Philosophy dominates procedure here. Younger police officers discuss the morality of the way they break laws in order to enforce them. They argue about the burdens of owning anything and the temptations of selling out to the enemy. Selling out is the most active verb in the novel; high officials are more likely to be in the pay of the bad guys than of the government they serve. The bad guys at the top, the ones who do the buying and bribing, have already purchased trappings of respectability. Principles die as quickly as sniper victims.

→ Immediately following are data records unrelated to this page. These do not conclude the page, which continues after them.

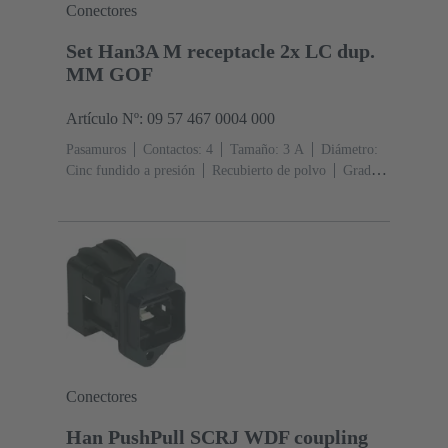
Conectores
Set Han3A M receptacle 2x LC dup.
MM GOF
Artículo Nº: 09 57 467 0004 000
Pasamuros
Contactos: 4
Tamaño: 3 A
Diámetro:
Cinc fundido a presión
Recubierto de polvo
Grado
de protección: IP65, IP67
Conectores
Han PushPull SCRJ WDF coupling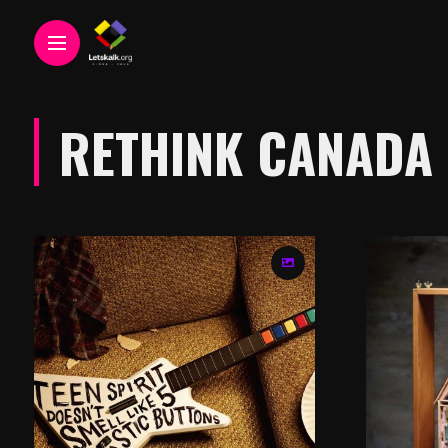
RETHINK CANADA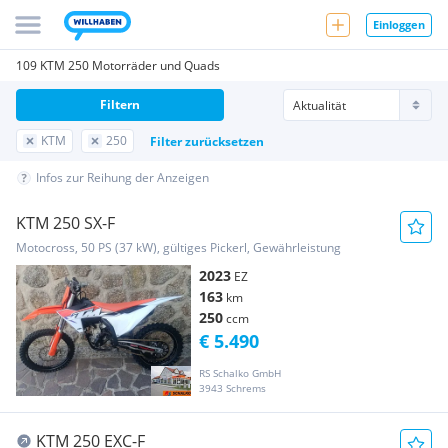
Einloggen
109 KTM 250 Motorräder und Quads
Filtern
KTM
250
Filter zurücksetzen
Infos zur Reihung der Anzeigen
KTM 250 SX-F
Motocross, 50 PS (37 kW), gültiges Pickerl, Gewährleistung
2023
EZ
163
km
250
ccm
€ 5.490
RS Schalko GmbH
3943 Schrems
KTM 250 EXC-F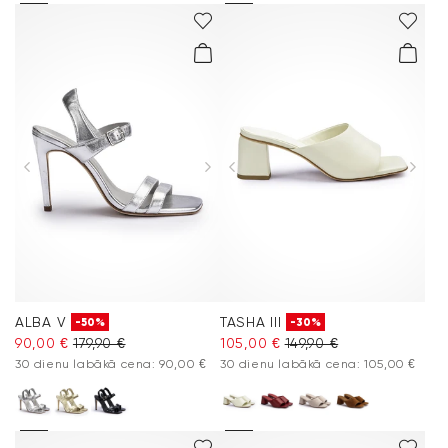
ALBA V
TASHA III
-50%
-30%
90,00 €
179,90 €
105,00 €
149,90 €
30 dienu labākā cena: 90,00 €
30 dienu labākā cena: 105,00 €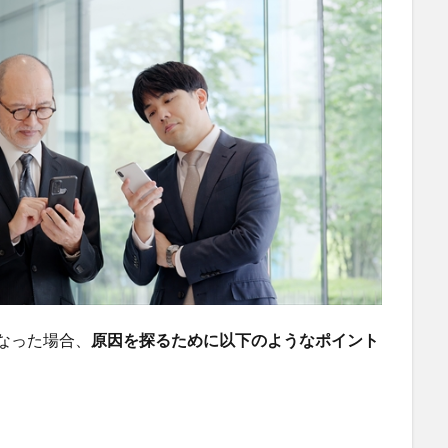
くなった場合、
原因を探るために以下のようなポイント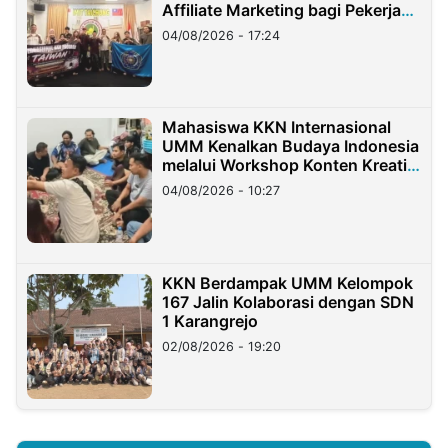
Affiliate Marketing bagi Pekerja
Migran Indonesia di Taiwan
04/08/2026 - 17:24
Mahasiswa KKN Internasional
UMM Kenalkan Budaya Indonesia
melalui Workshop Konten Kreatif
di Taiwan
04/08/2026 - 10:27
KKN Berdampak UMM Kelompok
167 Jalin Kolaborasi dengan SDN
1 Karangrejo
02/08/2026 - 19:20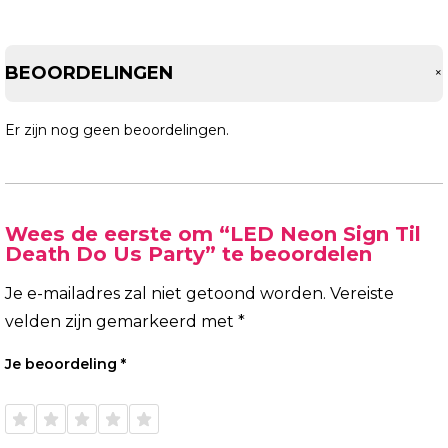
BEOORDELINGEN
Er zijn nog geen beoordelingen.
Wees de eerste om “LED Neon Sign Til
Death Do Us Party” te beoordelen
Je e-mailadres zal niet getoond worden.
Vereiste
velden zijn gemarkeerd met
*
Je beoordeling
*
1 van
2 van
3 van
4 van
5 van
de 5
de 5
de 5
de 5
de 5
sterren
sterren
sterren
sterren
sterren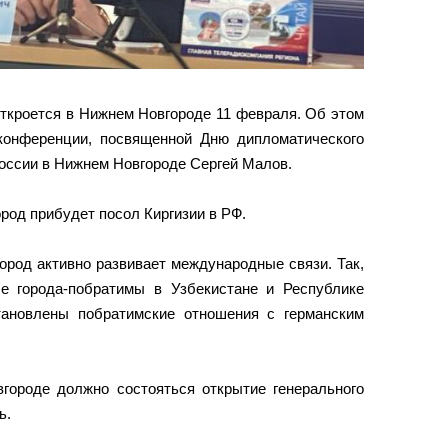
откроется в Нижнем Новгороде 11 февраля. Об этом
конференции, посвященной Дню дипломатического
оссии в Нижнем Новгороде Сергей Малов.
ород прибудет посол Киргизии в РФ.
ород активно развивает международные связи. Так,
е города-побратимы в Узбекистане и Республике
тановлены побратимские отношения с германским
городе должно состояться открытие генерального
ь.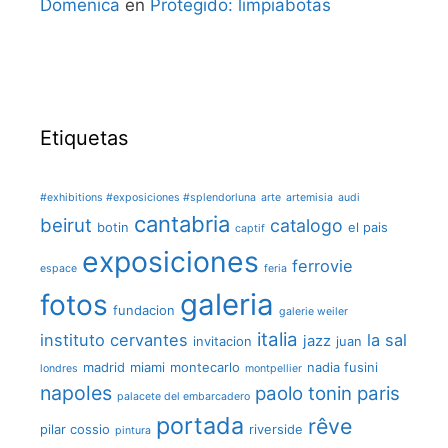
Domenica
en
Protegido: limpiabotas
Etiquetas
#exhibitions #exposiciones #splendorluna
arte
artemisia
audi
cantabria
beirut
catalogo
botin
el pais
captif
exposiciones
ferrovie
espace
feria
galeria
fotos
fundacion
galerie weiler
italia
instituto cervantes
la sal
jazz
invitacion
juan
madrid
miami
montecarlo
nadia fusini
londres
montpellier
napoles
paolo tonin
paris
palacete del embarcadero
portada
rêve
pilar cossio
riverside
pintura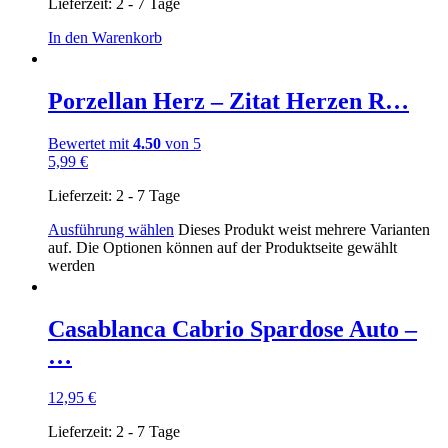
Lieferzeit:
2 - 7 Tage
In den Warenkorb
Porzellan Herz – Zitat Herzen R…
Bewertet mit
4.50
von 5
5,99
€
Lieferzeit:
2 - 7 Tage
Ausführung wählen
Dieses Produkt weist mehrere Varianten
auf. Die Optionen können auf der Produktseite gewählt
werden
Casablanca Cabrio Spardose Auto –
…
12,95
€
Lieferzeit:
2 - 7 Tage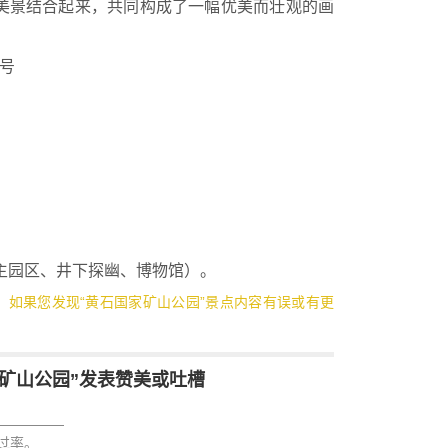
美景结合起来，共同构成了一幅优美而壮观的画
号
园区、井下探幽、博物馆）。
3，如果您发现“黄石国家矿山公园”景点内容有误或有更
矿山公园”发表赞美或吐槽
过率。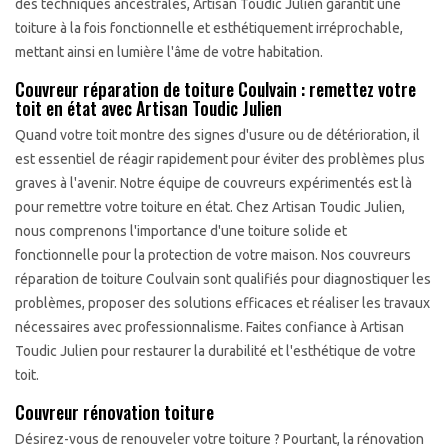
des techniques ancestrales, Artisan Toudic Julien garantit une
toiture à la fois fonctionnelle et esthétiquement irréprochable,
mettant ainsi en lumière l'âme de votre habitation.
Couvreur réparation de toiture Coulvain : remettez votre
toit en état avec Artisan Toudic Julien
Quand votre toit montre des signes d'usure ou de détérioration, il
est essentiel de réagir rapidement pour éviter des problèmes plus
graves à l'avenir. Notre équipe de couvreurs expérimentés est là
pour remettre votre toiture en état. Chez Artisan Toudic Julien,
nous comprenons l'importance d'une toiture solide et
fonctionnelle pour la protection de votre maison. Nos couvreurs
réparation de toiture Coulvain sont qualifiés pour diagnostiquer les
problèmes, proposer des solutions efficaces et réaliser les travaux
nécessaires avec professionnalisme. Faites confiance à Artisan
Toudic Julien pour restaurer la durabilité et l'esthétique de votre
toit.
Couvreur rénovation toiture
Désirez-vous de renouveler votre toiture ? Pourtant, la rénovation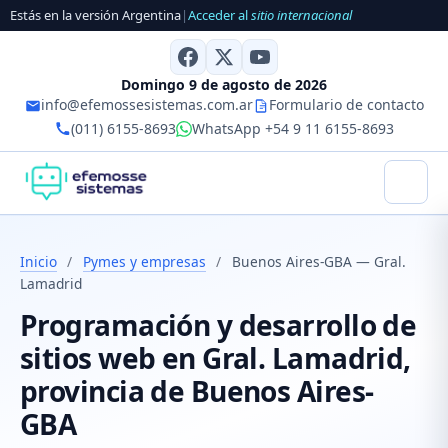
Estás en la versión Argentina
|
Acceder al
sitio internacional
Domingo 9 de agosto de 2026
info@efemossesistemas.com.ar
Formulario de contacto
(011) 6155-8693
WhatsApp +54 9 11 6155-8693
Inicio
/
Pymes y empresas
/
Buenos Aires-GBA — Gral.
Lamadrid
Programación y desarrollo de
sitios web en Gral. Lamadrid,
provincia de Buenos Aires-
GBA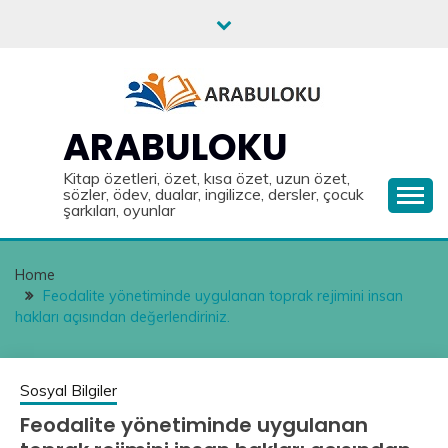
Skip
to
content
ARABULOKU
Kitap özetleri, özet, kısa özet, uzun özet,
sözler, ödev, dualar, ingilizce, dersler, çocuk
şarkıları, oyunlar
Home
Feodalite yönetiminde uygulanan toprak rejimini insan
hakları açısından değerlendiriniz.
Sosyal Bilgiler
Feodalite yönetiminde uygulanan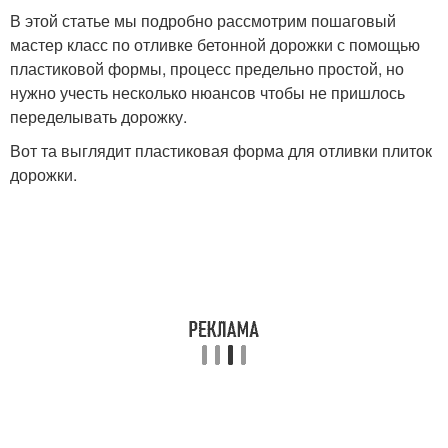
В этой статье мы подробно рассмотрим пошаговый
мастер класс по отливке бетонной дорожки с помощью
пластиковой формы, процесс предельно простой, но
нужно учесть несколько нюансов чтобы не пришлось
переделывать дорожку.
Вот та выглядит пластиковая форма для отливки плиток
дорожки.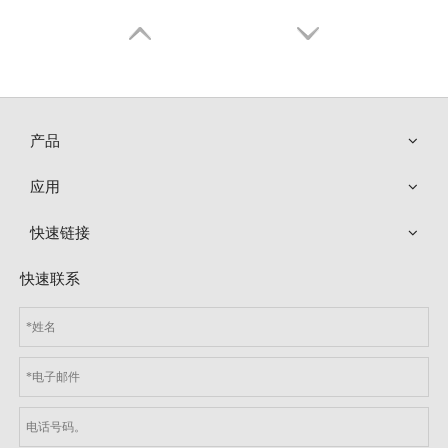
产品
应用
快速链接
快速联系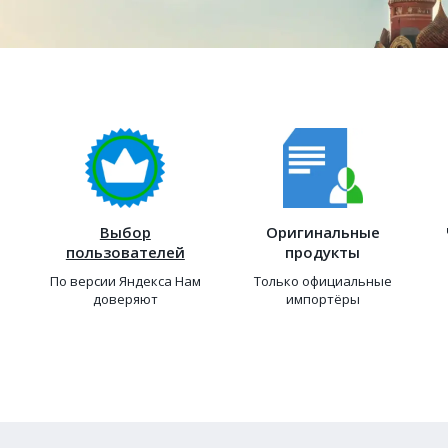
Выбор
Оригинальные
пользователей
продукты
По версии Яндекса Нам
Только официальные
доверяют
импортёры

Jan, the commissaris , remains uncorrupted; he must battle headquarters even while having his final fight with Willem. He enjoys his wife and his work, including the sometimes dirty work required to remain clean, and he enjoys a cadre of similar spirits who make up what they call the “murder brigade.”

Hero Jan and villain Willem have a couple of reunions along the way. Willem wants to know whether they are “starting up our old argument about negativity again? The infinite enters the finite, and ultimately there’s nothing there and in nothingness everything exists? Wasn’t that David Hume?”

Jan accuses Willem of repressing his “true nature,” then suggests, “You’re not really a devil, Willem, you’re a good man hiding behind a demonic mask.”

By the end of the bloodletting, the commissaris cannot be so charitable. Willem lies dying--of natural causes--in a hospital bed, all the while plotting to murder Jan by remote means and even enjoying the prospect of hell. Jan, not so hale himself, admits, “Hell could be exciting. Heaven will be dull.” The pure of heart, especially, understand the limits allowed. But the good guy, of course, must go to heaven. Good thrillers, like Western movies and morality plays, require victories of faith; “Hard Rain” is an engaging victory of form within formula.